## Provided information
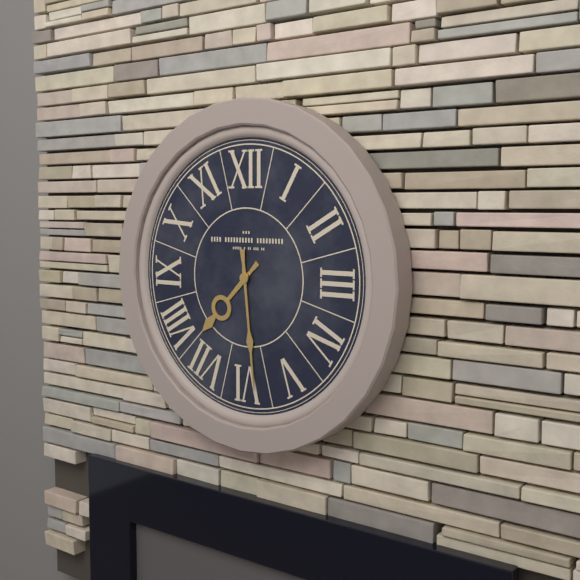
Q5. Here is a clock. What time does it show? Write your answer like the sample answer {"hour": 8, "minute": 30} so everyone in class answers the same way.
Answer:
{"hour": 7, "minute": 29}
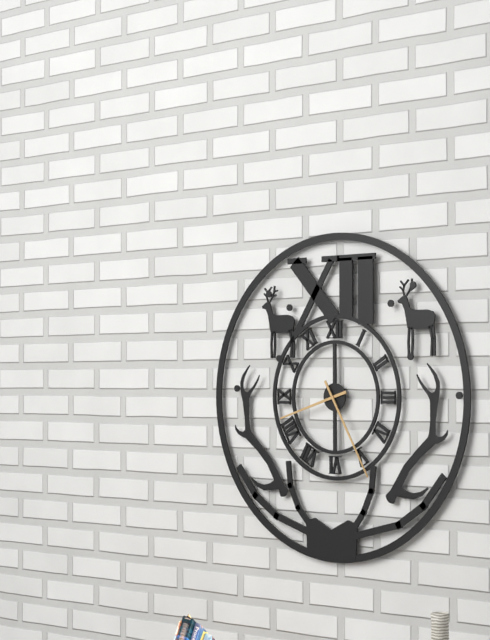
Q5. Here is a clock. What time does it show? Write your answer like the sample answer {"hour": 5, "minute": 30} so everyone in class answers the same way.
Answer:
{"hour": 8, "minute": 25}
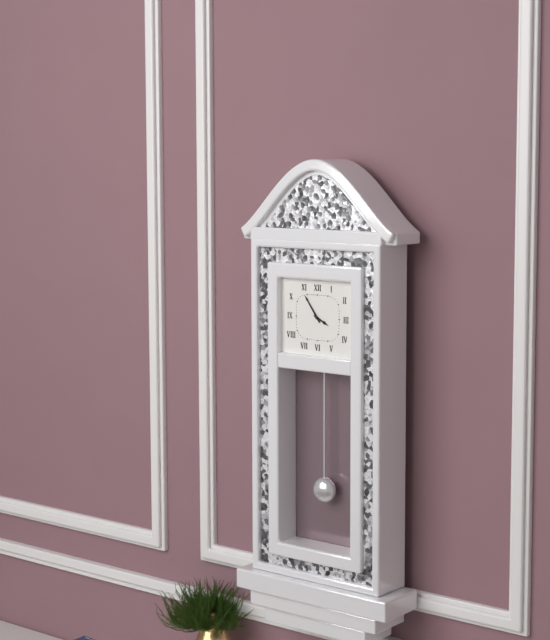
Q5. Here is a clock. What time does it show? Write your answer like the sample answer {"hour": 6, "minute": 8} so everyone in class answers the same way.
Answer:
{"hour": 3, "minute": 54}
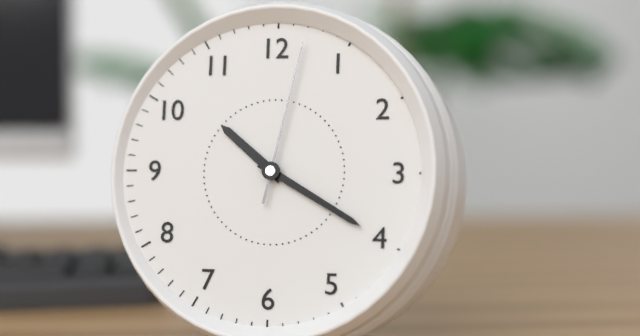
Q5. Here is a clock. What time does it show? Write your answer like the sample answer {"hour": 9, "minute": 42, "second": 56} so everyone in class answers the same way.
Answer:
{"hour": 10, "minute": 20, "second": 2}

## Problem
Reproduce all of the data above word for word, leaving out the pictures.

## Reply
Q5. Here is a clock. What time does it show? Write your answer like the sample answer {"hour": 8, "minute": 30} so everyone in class answers the same way.
Answer:
{"hour": 7, "minute": 29}
Q5. Here is a clock. What time does it show? Write your answer like the sample answer {"hour": 5, "minute": 30} so everyone in class answers the same way.
Answer:
{"hour": 8, "minute": 25}
Q5. Here is a clock. What time does it show? Write your answer like the sample answer {"hour": 6, "minute": 8} so everyone in class answers the same way.
Answer:
{"hour": 3, "minute": 54}
Q5. Here is a clock. What time does it show? Write your answer like the sample answer {"hour": 9, "minute": 42, "second": 56} so everyone in class answers the same way.
Answer:
{"hour": 10, "minute": 20, "second": 2}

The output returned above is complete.